Stated task:
Copy the lines below word for word, leaving out the pictures.

Source data:
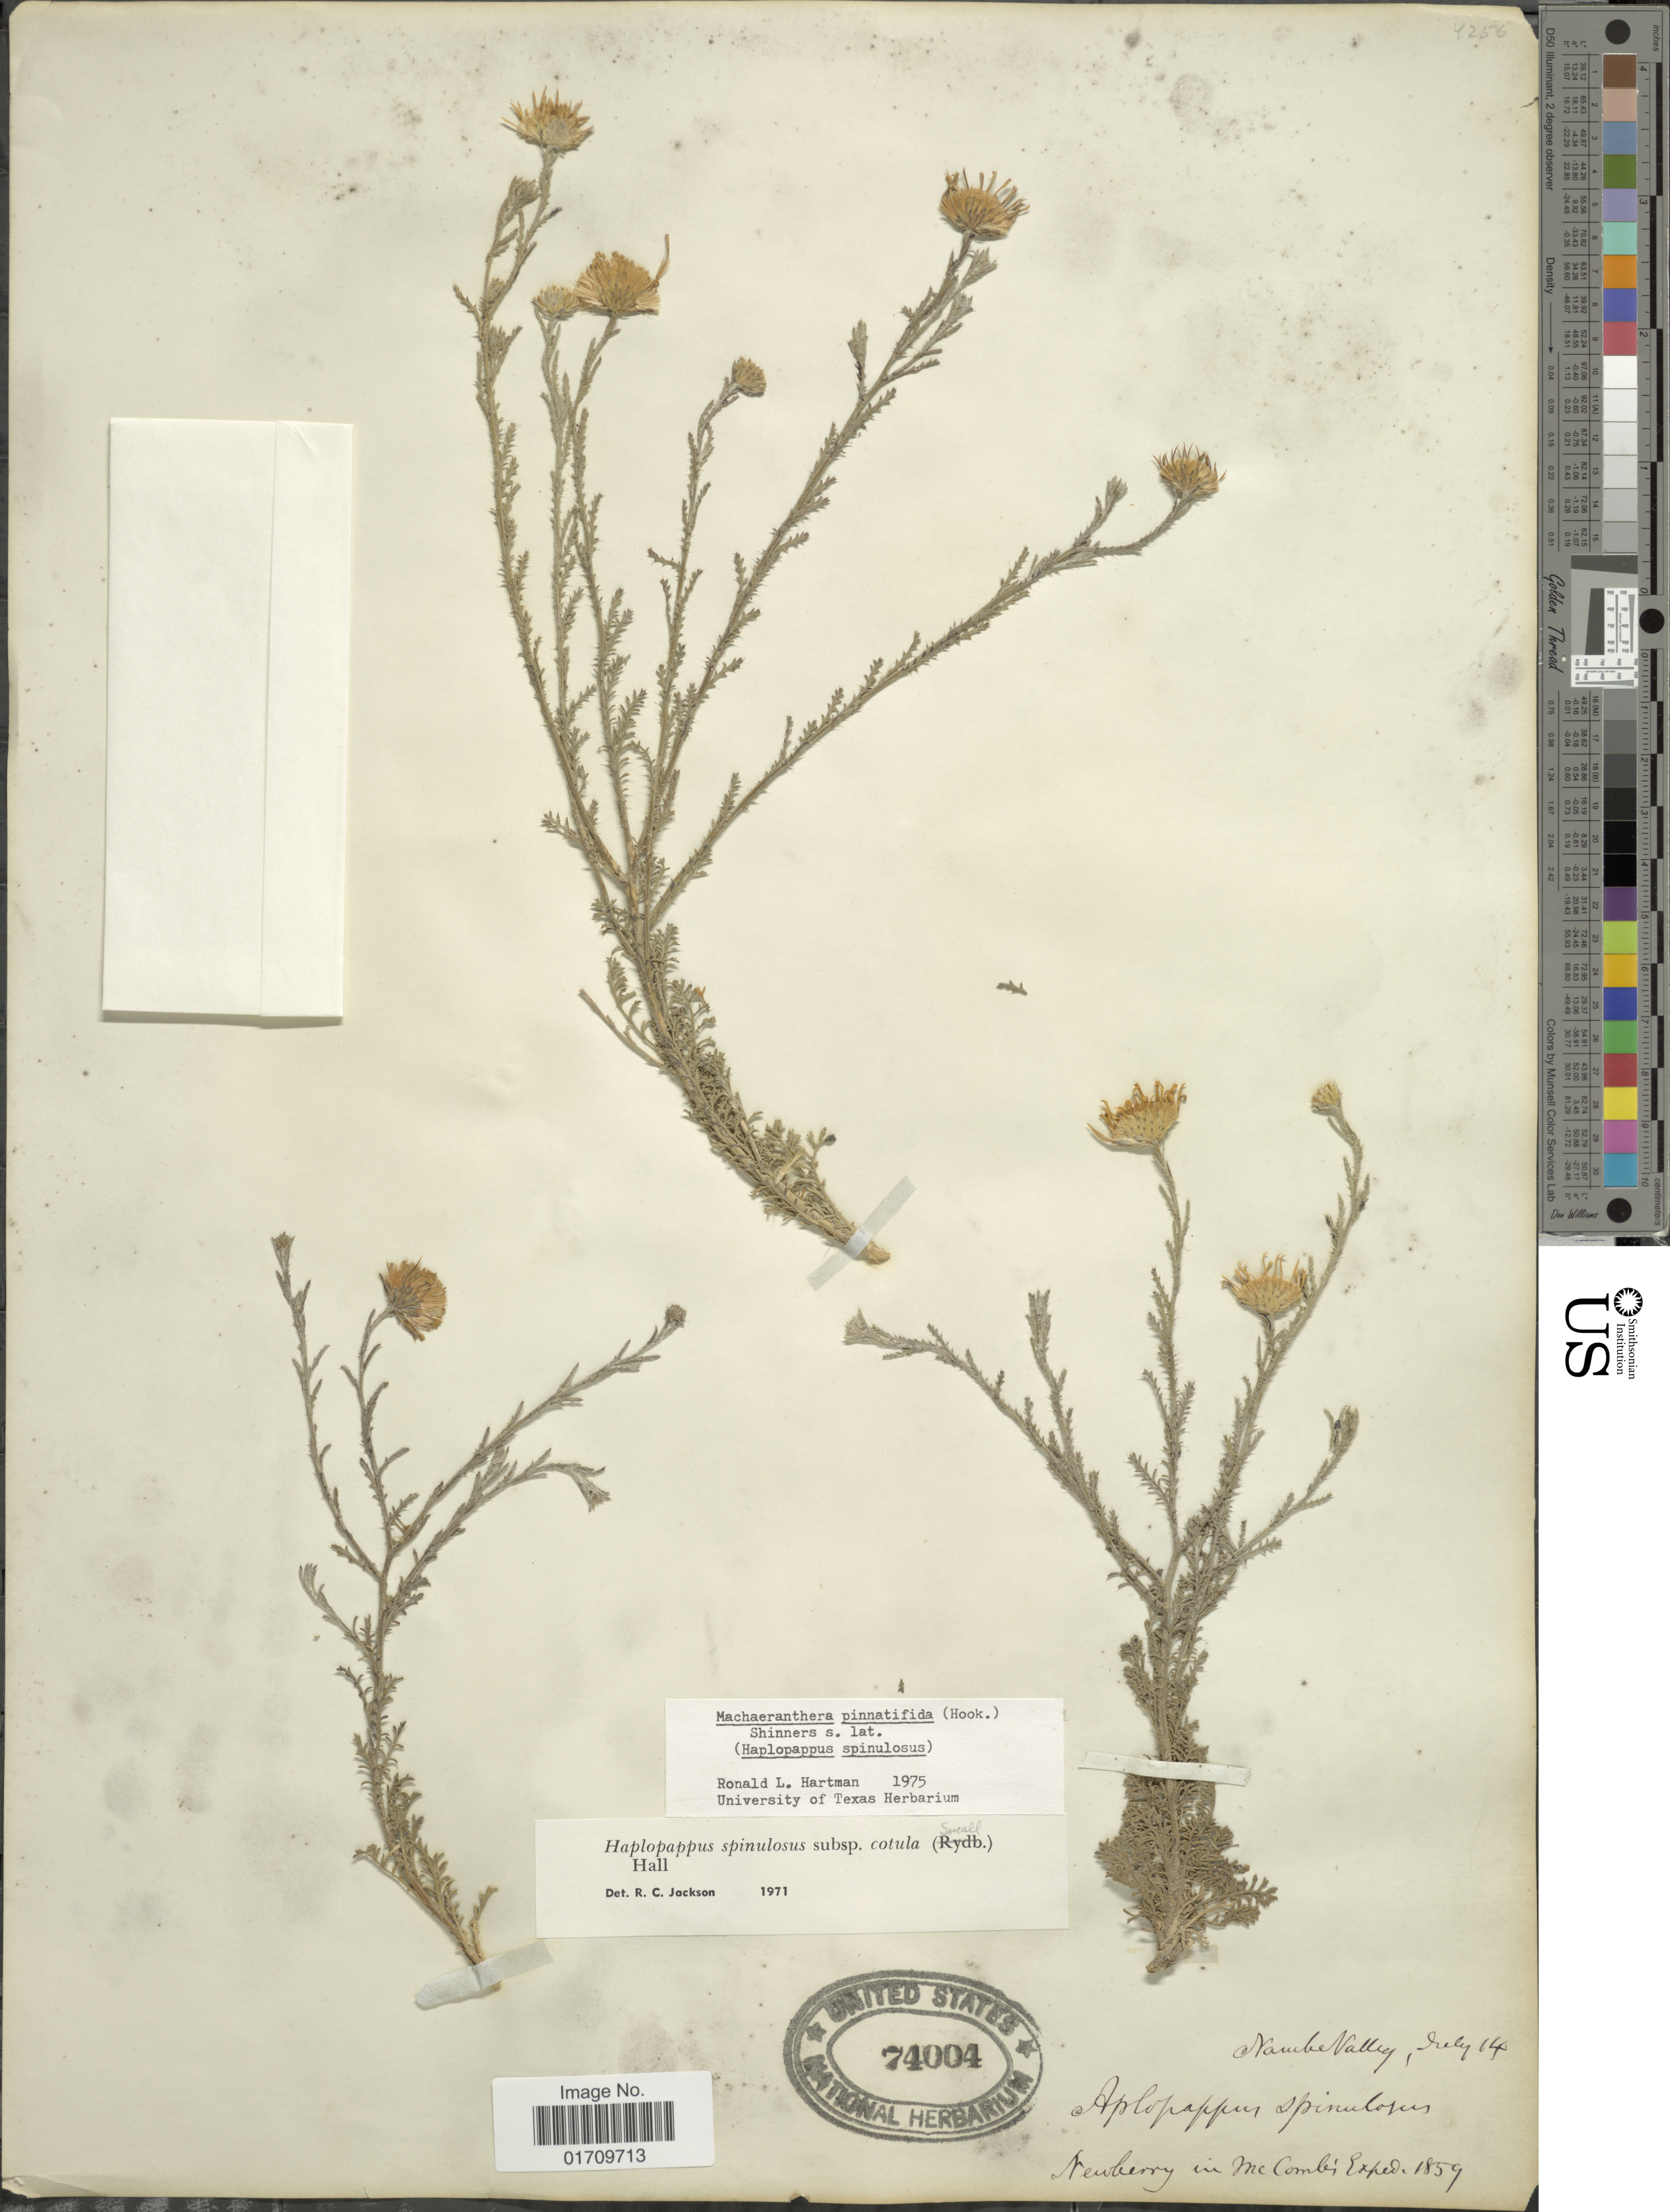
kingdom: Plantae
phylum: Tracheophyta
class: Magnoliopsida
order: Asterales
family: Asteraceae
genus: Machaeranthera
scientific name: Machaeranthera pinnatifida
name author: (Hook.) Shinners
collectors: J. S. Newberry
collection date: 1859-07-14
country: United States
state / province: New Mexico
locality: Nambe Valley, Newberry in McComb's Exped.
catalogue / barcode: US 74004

Result of this exercise:
kingdom: Plantae
phylum: Tracheophyta
class: Magnoliopsida
order: Asterales
family: Asteraceae
genus: Machaeranthera
scientific name: Machaeranthera pinnatifida
name author: (Hook.) Shinners
collectors: J. S. Newberry
collection date: 1859-07-14
country: United States
state / province: New Mexico
locality: Nambe Valley, Newberry in McComb's Exped.
catalogue / barcode: US 74004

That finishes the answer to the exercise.